На самом деле она, наверное, никогда никого не любила в прямом смысле этого слова. Обходилась без этого.
– В связи с этим у меня есть несколько вопросов. Но они… несколько личные.
– Ничего, – сказала она, – это не страшно. После этого приема в «Палас-отеле» у меня уже нет ничего личного. Спрашивайте.
– Скажите, вы следили за судьбой Сережи постоянно? От его рождения до появления здесь?
Она покачала головой. Седые волосы плотно прилегали к черепу, и я с ужасом и жалостью увидел, что сквозь них просвечивает розовая кожа.
– Нет, – сказала она, – на какое-то время я потеряла его из виду.
– На какое?
Она потерла лицо ладонями. Сверкнули бриллианты.
– Надолго, – призналась она наконец. – Ему было лет десять. Одиннадцать. Не помню. Да, я в этот год защитилась, значит одиннадцать. Я позвонила им, в администрацию, по межгороду, и мне сказали, что год назад в детдоме был пожар. Никто не пострадал, но сгорело одно крыло здания, и часть детей перевели в другие учреждения. И Сережу вместе с ними. Я спросила куда, но они сказали, что там какая-то путаница с документами, не помню.
Она, получается, звонила в детдом раз в год. А то и реже.
– Я пыталась навести справки, но все время были другие, более важные дела. Тогда мне казалось, что были другие важные дела.
– Но как вы тогда узнали, что это именно он? Я имею в виду, когда он сюда приехал?
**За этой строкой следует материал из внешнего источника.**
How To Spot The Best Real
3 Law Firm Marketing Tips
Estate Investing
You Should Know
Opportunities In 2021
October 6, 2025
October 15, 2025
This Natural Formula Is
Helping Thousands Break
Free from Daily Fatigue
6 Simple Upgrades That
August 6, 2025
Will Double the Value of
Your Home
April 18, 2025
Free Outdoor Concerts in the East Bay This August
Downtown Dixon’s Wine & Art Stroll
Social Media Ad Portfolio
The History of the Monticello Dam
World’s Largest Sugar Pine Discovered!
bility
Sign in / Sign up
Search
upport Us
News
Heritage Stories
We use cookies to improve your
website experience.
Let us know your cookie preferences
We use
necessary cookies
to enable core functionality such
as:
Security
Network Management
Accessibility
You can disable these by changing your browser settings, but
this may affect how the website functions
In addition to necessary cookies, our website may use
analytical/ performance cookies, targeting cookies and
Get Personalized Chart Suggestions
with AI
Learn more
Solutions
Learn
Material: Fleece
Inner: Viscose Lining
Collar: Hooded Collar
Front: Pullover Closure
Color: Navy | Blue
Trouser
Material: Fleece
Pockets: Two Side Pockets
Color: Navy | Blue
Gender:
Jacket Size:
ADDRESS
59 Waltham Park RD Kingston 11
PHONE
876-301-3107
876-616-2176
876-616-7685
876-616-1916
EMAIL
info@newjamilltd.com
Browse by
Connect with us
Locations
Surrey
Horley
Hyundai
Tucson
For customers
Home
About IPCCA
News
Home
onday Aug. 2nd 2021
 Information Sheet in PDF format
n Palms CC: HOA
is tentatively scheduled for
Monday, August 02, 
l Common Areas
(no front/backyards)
– У меня связи шире, чем тогда. Я попросила навести справки. Мои друзья в Красноярске позвонили в паспортный стол. Это он. Сергей Сергеевич Сметанкин, до последнего времени проживал в городе Красноярске на улице…
– Мангазейской?
Она удивилась:
– Откуда вы знаете? Впрочем, да. Вы же были близки.
– А можно точный адрес?
– Зачем? – опять удивилась она. – Ах да. Девушка. Знаете что? Может, это к лучшему. Вы ведь собираетесь туда? Очень хорошо. Я оплачу поездку. Вы… поговорите с ним. Скажите ему, чтобы приехал. Хотя бы ненадолго. Он ведь, кажется, привязан к вашему отцу.
– Был привязан.
– Ах да. Мне говорили. Соболезную. Так вот, его адрес.
Папа ее тоже не интересовал. Понятно, что она сделала такую карьеру, – ее вообще не интересовали люди. Только цели.
Она достала из роскошной визитницы квадратик, на котором аккуратным почерком было написано: «Сметанкин Сергей Сергеевич, г. Красноярск, ул. Мангазейская, дом 8, кв. 21».
Я перевернул карточку. Это была визитка одного из самых известных в городе гинекологов. Даже я его знал.
Почему я сказал «Мангазейская»? Рогнеда ведь говорила, он давно с ними не живет. Что он бросил их, когда она была еще маленькая. Тут что-то не так. Впрочем, тут все не так. Надо бы мне купить хороший пуховик и ботинки на гортексе. Там, наверное, уже зима.
– Почему Сергей Сергеевич? – спросил я неожиданно для себя.